Somewhere between the universe being ripped wide open in front of your eyes and a light-speed ride through a linear dimension to the post-apocalypse, you realize this ain’t your normal bong hit. So we’re told.

In last year’s double issue, City Paper included a story about what it’s like to smoke salvia divinorum (the “diviner’s sage”), which is legally available in most states. Exchange Factor on Meeting Street immediately sold out of their supply by week’s end. The majority of their new customers were over 40 years old — post-Boomers looking for a legal buzz.

By April, the General Assembly had moved to ban the Mexican plant, but that bill never passed. As of this week, Exchange Factor’s two locations had sold 792 boxes of the salvia extract in 2008, a 30 percent increase over last year’s sales. Each box, available in five levels of potency, contains a small bag of the plant powder inside — enough for five “experiences.”

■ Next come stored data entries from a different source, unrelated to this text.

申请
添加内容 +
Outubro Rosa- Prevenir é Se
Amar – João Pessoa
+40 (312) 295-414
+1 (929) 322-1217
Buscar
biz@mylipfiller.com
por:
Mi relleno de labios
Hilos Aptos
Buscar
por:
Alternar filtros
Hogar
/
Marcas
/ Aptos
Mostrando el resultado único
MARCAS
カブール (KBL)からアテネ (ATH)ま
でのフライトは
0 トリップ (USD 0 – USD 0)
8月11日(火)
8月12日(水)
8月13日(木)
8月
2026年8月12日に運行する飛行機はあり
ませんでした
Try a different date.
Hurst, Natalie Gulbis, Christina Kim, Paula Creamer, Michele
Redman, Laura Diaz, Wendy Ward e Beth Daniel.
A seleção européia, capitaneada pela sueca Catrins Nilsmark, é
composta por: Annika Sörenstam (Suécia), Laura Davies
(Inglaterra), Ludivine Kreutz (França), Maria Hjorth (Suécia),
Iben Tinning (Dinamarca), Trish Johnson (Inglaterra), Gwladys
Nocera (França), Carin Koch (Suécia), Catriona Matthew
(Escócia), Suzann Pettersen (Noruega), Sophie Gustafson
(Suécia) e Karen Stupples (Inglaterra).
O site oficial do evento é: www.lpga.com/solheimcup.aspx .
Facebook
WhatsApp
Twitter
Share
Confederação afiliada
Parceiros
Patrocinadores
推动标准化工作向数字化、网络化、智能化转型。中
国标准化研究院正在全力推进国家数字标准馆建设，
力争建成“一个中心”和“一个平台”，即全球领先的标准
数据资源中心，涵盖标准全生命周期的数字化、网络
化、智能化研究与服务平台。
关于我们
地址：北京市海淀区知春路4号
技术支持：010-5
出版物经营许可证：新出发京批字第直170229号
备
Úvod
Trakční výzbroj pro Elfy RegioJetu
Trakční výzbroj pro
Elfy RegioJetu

“There is always going to be something out there other than alcohol to get an experience from,” says Joan Graf, the owner of Exchange Factor. “People will always want an escape from paying bills and running red lights. There are plenty of other things to take salvia’s place.”

In the rack next to salvia at the store, there are a handful of other interesting looking organic materials. But, if and when salvia’s taken off the (legal) market, don’t be surprised to read “what it’s like” stories in years to come about the fly agaric mushroom, kratom, and Hawaiian Baby Woodrose seeds.